PARP-1 negatively regulates nucleolar protein pool and mitochondrial activity: a cell protective mechanism.

Abstract

Background: Poly(ADP-ribose) polymerase-1 (PARP-1) is a pan nuclear protein that utilizes NAD⁺ as a substrate for poly(ADP-ribosyl)ation reaction (PARylation), resulting in both auto-modification and the modification of its accepter proteins. Earlier reports suggested that several nucleolar proteins interact and colocalize with PARP-1, leading to their PARylation. However, whether PARP-1 has any role in nucleolar biogenesis and the functional relevance of such a role is still obscure.
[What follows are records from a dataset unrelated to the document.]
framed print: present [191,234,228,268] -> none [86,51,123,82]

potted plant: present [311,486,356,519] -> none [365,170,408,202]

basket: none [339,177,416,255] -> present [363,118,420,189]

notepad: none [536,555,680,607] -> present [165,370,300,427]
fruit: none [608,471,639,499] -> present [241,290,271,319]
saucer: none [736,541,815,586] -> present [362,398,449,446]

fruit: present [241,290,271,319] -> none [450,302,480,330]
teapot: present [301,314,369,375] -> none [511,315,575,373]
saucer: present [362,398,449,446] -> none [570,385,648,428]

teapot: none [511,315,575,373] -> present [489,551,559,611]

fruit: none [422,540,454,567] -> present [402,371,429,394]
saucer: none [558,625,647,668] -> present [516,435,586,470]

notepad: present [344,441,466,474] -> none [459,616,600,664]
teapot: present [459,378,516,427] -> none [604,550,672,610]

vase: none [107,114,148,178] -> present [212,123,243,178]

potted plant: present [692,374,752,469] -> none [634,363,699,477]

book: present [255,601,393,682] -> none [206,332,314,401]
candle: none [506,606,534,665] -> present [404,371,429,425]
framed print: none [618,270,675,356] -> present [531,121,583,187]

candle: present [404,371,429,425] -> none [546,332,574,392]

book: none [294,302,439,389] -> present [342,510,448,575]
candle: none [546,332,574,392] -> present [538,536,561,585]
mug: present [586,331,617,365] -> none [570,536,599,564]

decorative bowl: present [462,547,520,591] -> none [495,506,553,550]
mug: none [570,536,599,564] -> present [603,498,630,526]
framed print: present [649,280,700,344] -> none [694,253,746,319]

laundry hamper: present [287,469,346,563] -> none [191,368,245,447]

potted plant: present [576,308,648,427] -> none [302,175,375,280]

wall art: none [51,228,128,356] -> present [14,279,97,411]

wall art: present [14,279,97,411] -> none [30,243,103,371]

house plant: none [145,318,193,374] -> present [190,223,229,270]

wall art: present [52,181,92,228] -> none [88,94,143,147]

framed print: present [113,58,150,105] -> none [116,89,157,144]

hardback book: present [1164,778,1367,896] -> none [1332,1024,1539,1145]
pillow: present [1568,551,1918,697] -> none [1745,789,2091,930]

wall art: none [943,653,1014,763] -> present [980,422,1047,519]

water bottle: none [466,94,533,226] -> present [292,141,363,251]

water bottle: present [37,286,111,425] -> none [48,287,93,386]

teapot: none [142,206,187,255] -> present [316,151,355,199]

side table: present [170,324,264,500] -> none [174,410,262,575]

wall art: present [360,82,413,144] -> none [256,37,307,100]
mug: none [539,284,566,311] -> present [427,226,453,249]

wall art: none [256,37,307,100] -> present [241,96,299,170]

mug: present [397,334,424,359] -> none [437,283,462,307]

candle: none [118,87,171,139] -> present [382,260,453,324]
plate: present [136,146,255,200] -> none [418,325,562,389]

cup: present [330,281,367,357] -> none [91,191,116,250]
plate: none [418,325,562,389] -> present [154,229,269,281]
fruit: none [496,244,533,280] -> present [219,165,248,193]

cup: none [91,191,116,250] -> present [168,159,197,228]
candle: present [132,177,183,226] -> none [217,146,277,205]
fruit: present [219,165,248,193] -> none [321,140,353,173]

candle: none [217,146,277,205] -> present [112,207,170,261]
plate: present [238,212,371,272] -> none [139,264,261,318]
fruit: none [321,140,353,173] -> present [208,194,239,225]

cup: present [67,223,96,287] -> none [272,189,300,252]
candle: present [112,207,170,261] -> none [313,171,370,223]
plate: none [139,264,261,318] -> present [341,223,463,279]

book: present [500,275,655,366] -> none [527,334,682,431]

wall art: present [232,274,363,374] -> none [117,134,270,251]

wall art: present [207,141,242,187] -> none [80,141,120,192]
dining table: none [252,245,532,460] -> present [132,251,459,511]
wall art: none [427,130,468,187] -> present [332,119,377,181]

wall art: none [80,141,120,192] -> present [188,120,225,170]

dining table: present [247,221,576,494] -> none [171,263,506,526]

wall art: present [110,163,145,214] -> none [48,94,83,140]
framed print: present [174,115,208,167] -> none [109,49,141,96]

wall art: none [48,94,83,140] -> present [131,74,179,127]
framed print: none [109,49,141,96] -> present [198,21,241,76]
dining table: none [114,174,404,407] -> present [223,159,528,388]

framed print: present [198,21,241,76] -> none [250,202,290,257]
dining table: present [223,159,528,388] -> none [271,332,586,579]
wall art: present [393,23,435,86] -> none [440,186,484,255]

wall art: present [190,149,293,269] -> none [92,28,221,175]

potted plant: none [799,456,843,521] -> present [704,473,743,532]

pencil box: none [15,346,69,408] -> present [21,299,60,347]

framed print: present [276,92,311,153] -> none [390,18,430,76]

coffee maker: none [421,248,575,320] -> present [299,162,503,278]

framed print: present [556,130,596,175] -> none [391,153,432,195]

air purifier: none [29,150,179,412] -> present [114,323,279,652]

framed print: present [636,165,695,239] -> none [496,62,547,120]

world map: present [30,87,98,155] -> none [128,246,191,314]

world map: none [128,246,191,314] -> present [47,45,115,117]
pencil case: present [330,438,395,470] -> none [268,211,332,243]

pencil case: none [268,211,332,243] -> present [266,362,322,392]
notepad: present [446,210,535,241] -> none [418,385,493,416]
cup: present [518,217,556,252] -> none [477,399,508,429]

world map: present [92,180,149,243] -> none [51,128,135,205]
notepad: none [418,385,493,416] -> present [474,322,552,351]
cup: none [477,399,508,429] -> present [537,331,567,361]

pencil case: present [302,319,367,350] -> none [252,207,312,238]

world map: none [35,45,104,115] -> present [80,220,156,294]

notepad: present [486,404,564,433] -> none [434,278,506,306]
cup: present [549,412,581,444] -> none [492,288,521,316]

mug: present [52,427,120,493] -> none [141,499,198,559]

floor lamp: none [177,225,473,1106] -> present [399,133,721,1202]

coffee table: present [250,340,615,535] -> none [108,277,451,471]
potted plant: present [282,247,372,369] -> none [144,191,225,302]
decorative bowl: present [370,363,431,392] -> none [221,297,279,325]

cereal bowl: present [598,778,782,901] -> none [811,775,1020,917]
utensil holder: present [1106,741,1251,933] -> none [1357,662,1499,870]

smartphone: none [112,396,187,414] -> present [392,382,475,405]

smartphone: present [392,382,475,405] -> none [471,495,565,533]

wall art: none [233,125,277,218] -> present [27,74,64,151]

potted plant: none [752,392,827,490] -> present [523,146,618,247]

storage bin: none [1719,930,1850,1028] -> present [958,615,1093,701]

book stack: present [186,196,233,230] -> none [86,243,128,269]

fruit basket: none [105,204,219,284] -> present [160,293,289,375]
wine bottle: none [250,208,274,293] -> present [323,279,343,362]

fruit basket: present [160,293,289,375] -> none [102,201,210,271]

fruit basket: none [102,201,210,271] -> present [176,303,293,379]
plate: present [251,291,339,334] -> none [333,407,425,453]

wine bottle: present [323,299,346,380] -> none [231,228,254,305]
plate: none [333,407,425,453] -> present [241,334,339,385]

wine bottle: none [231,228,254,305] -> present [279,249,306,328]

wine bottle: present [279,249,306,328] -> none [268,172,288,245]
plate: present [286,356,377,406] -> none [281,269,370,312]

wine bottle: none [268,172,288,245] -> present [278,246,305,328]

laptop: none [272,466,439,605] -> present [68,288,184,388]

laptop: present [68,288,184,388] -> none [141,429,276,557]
Results: Using PARP-1 depleted cells, we investigated the function of PARP-1 in maintaining the nucleolar morphology and protein levels under normal physiological conditions. Our results revealed that several nucleolar proteins like nucleolin, fibrillarin, and nucleophosmin get up-regulated when PARP-1 is depleted. Additionally, in line with the higher accumulation of nucleolin, stably depleted PARP-1 cells show lower activation of caspase-3, lesser annexin-V staining, and reduced accumulation of AIF in the nucleus upon induction of oxidative stress. Concurrently, PARP-1 silenced cells showed higher mitochondrial oxidative phosphorylation and more fragmented and intermediate mitochondria than the parental counterpart, suggesting higher metabolic activity for better survival.

Conclusion: Based on our findings, we demonstrate that PARP-1 may have a role in regulating nucleolar protein levels and mitochondrial activity, thus maintaining the homeostasis between cell protective and cell death pathways, and such cell-protective mechanism could be implicated as the priming state of a pre-cancerous condition or tumour dormancy.